Although it has been more than two decades since Tom
backpacked into the Wind River Mountains, the memories
are still fresh. “I
remember that two-thirds of the way through the instructors
asked us what we’d like to do, what we’d like
to learn in the last third of the course,” says Tom. “It
was really a great experience, because we got to slide
into a role of thinking through what we wanted to learn
and to
design the rest of the course.”
The design included a single-day quadruple traverse of
several major summits in the Winds that started at dark
and ended
during the dark, and while it was very hard, “it was
just an incredible day,” Tom reflects.
Today, Tom is still deeply connected with the school.
In 1999, he was given the school’s alumni achievement
award and several members of the NPCA’s board have
affiliations with NOLS. Moreover, the lessons Tom learned
at NOLS still run through his life.
As the leader of a large non-profit organization, Tom
notes that he is continuing to refine and use leadership
skills,
but NOLS helped him in that role in 1978. “You learn
how to lead in different environments, and you learn to broaden
your leadership capabilities in those environments,” says
Tom. “NOLS helped me build some of my leadership
skills in a new environment.
“One of the things that one of my instructors advised if there was an emergency
was to sit down for a minute and ‘smoke a cigarette,’” remembers
Tom, citing an old lesson of Paul Petzoldt’s. “We are so inclined
towards action sometimes, that that reminder from that course wonderfully translates
to my work here.
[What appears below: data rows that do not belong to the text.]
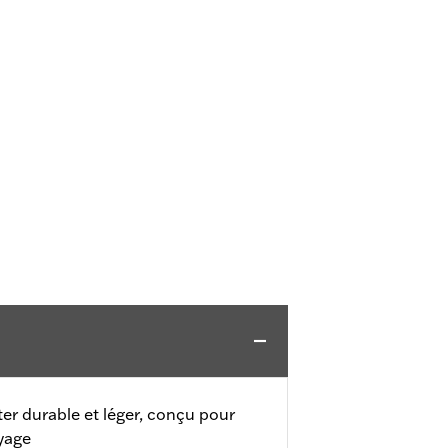
ter durable et léger, conçu pour
oyage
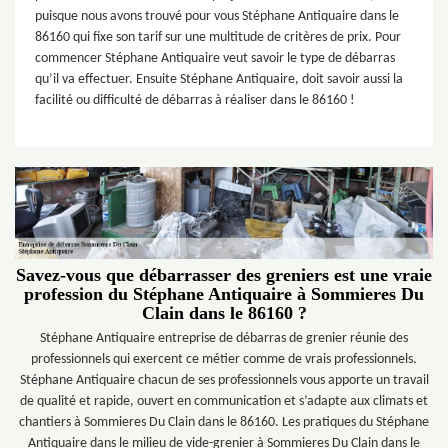
puisque nous avons trouvé pour vous Stéphane Antiquaire dans le
86160 qui fixe son tarif sur une multitude de critères de prix. Pour
commencer Stéphane Antiquaire veut savoir le type de débarras
qu’il va effectuer. Ensuite Stéphane Antiquaire, doit savoir aussi la
facilité ou difficulté de débarras à réaliser dans le 86160 !
Savez-vous que débarrasser des greniers est une vraie
profession du Stéphane Antiquaire à Sommieres Du
Clain dans le 86160 ?
Stéphane Antiquaire entreprise de débarras de grenier réunie des
professionnels qui exercent ce métier comme de vrais professionnels.
Stéphane Antiquaire chacun de ses professionnels vous apporte un travail
de qualité et rapide, ouvert en communication et s’adapte aux climats et
chantiers à Sommieres Du Clain dans le 86160. Les pratiques du Stéphane
Antiquaire dans le milieu de vide-grenier à Sommieres Du Clain dans le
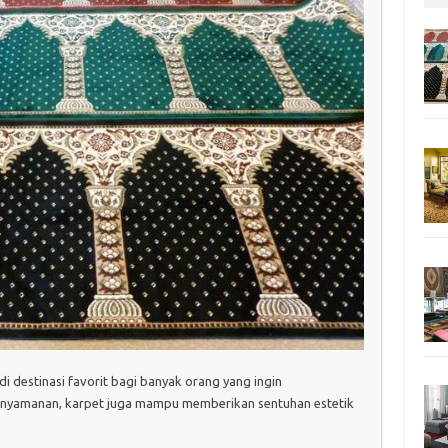
 destinasi favorit bagi banyak orang yang ingin
nyamanan, karpet juga mampu memberikan sentuhan estetik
It’s important to think and then react. With that
lesson, which I remember often, I can learn how to lead in times of stress,
to make
good judgments and to hone my judgment.”
Tom looks forward to the time when his children ages 11,
8 and 5, will have an opportunity to take a NOLS course.
In the meantime, he gets out
into the
wilderness
of the nation’s parks as often as he can, using the camping skills
he learned in the Wind River Mountains. He is an avid boater and recently
completed
a lengthy
expedition to the Gates of the Arctic National Park.